Recognition and Remembrance
Outside Turkey, the picture has shifted, slowly. Uruguay was the first country to acknowledge the Armenian Genocide in 1965, on the fiftieth anniversary. France followed in 2001, Germany in 2016. By 2021, roughly thirty-two countries had issued formal recognitions (Chakelian, 2021). The U.S. Congress passed recognition resolutions in 2019. On April 24, 2021, U.S. President Joe Biden became the first sitting American president to use the word genocide in an Armenian Remembrance Day statement, declaring that “the American people honor all those Armenians who perished in the genocide that began 106 years ago today” (Biden, 2021; Illinois Holocaust Museum, 2021).

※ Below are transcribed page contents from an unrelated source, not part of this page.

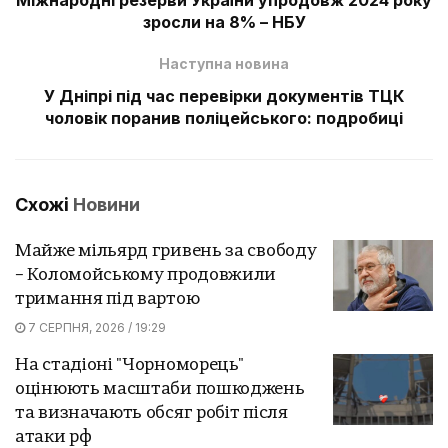
зросли на 8% – НБУ
Наступна новина
У Дніпрі під час перевірки документів ТЦК
чоловік поранив поліцейського: подробиці
Схожі
Новини
Майже мільярд гривень за свободу
– Коломойському продовжили
тримання під вартою
7 СЕРПНЯ, 2026 / 19:29
На стадіоні "Чорноморець"
оцінюють масштаби пошкоджень
та визначають обсяг робіт після
атаки рф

Turkey responded by summoning the U.S. ambassador and rejecting Biden’s declaration as politically motivated. Foreign Minister Mevlüt Çavuşoğlu announced his government’s rejection within hours (Al Jazeera, 2021). The Turkish parliament passed a formal censure days later (PanARMENIAN, 2021).
President Ronald Reagan had used the word genocide in a 1981 presidential proclamation on the Holocaust that mentioned the Armenian case in passing. No sitting president before Biden had used the word in an Armenian Remembrance Day statement, and no Congress had passed standalone recognition resolutions until 2019 (PanARMENIAN, 2021).
Why It Still Matters
Genocide denial is not a side issue. It is part of the crime. Israel Charny, a pioneer of genocide studies, has argued that organized denial functions as a kind of cultural murder that follows physical murder, telling survivors and their descendants that their dead did not die the way they died (Charny, 1999). When a government denies a genocide committed by its predecessor regime a century ago, it tells the descendants of the victims that they have no standing to demand accountability or even an accurate historical record.

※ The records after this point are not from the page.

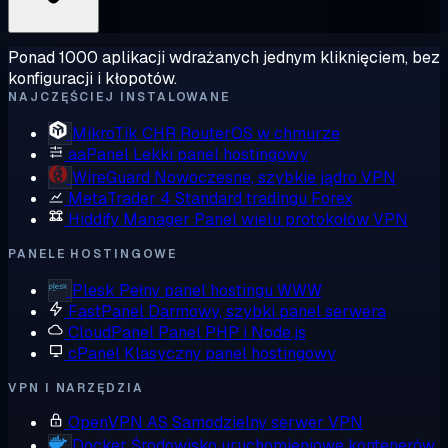
Ponad 1000 aplikacji wdrażanych jednym kliknięciem, bez
konfiguracji i kłopotów.
NAJCZĘŚCIEJ INSTALOWANE
MikroTik CHR
RouterOS w chmurze
aaPanel
Lekki panel hostingowy
WireGuard
Nowoczesne, szybkie jądro VPN
MetaTrader 4
Standard tradingu Forex
Hiddify Manager
Panel wielu protokołów VPN
PANELE HOSTINGOWE
Plesk
Pełny panel hostingu WWW
FastPanel
Darmowy, szybki panel serwera
CloudPanel
Panel PHP i Node.js
cPanel
Klasyczny panel hostingowy
VPN I NARZĘDZIA
OpenVPN AS
Samodzielny serwer VPN
Docker
Środowisko uruchomieniowe kontenerów,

For the Armenian diaspora, which now numbers roughly seven to ten million worldwide, recognition is not an abstraction. It connects to ancestral land, stolen property, destroyed churches, and erased names. It connects to Nagorno-Karabakh, the Armenian-majority enclave that was forcibly emptied by Azerbaijan in September 2023 after a nine-month blockade, an event that several scholars and international observers have already described as ethnic cleansing. The line between remembrance and current policy is thinner than most of us want to admit.
Reflection
I want to end where I started. On the night of April 23 to 24, 1915, a group of writers, teachers, and doctors in Constantinople went to sleep in their own beds and woke up in custody. Most of them were dead within weeks. Their names are recorded. Krikor Zohrab, a member of the Ottoman parliament. Daniel Varoujan, a poet. Komitas Vardapet, a composer and priest who survived the arrests but lost his mind and spent the rest of his life in an asylum in Paris. Their work, when we can still read it, speaks for itself.
History is not a matter of choosing sides. It is a matter of taking evidence seriously and calling what happened by its accurate name. The evidence for the Armenian Genocide is overwhelming and has been overwhelming for more than a century. That the word itself was forged by a Polish-Jewish lawyer who had followed the Tehlirian trial in a Berlin courtroom as a young student should not be a rhetorical flourish in our textbooks. It should be a lesson. The language we use shapes what we remember, and what we remember shapes what we permit.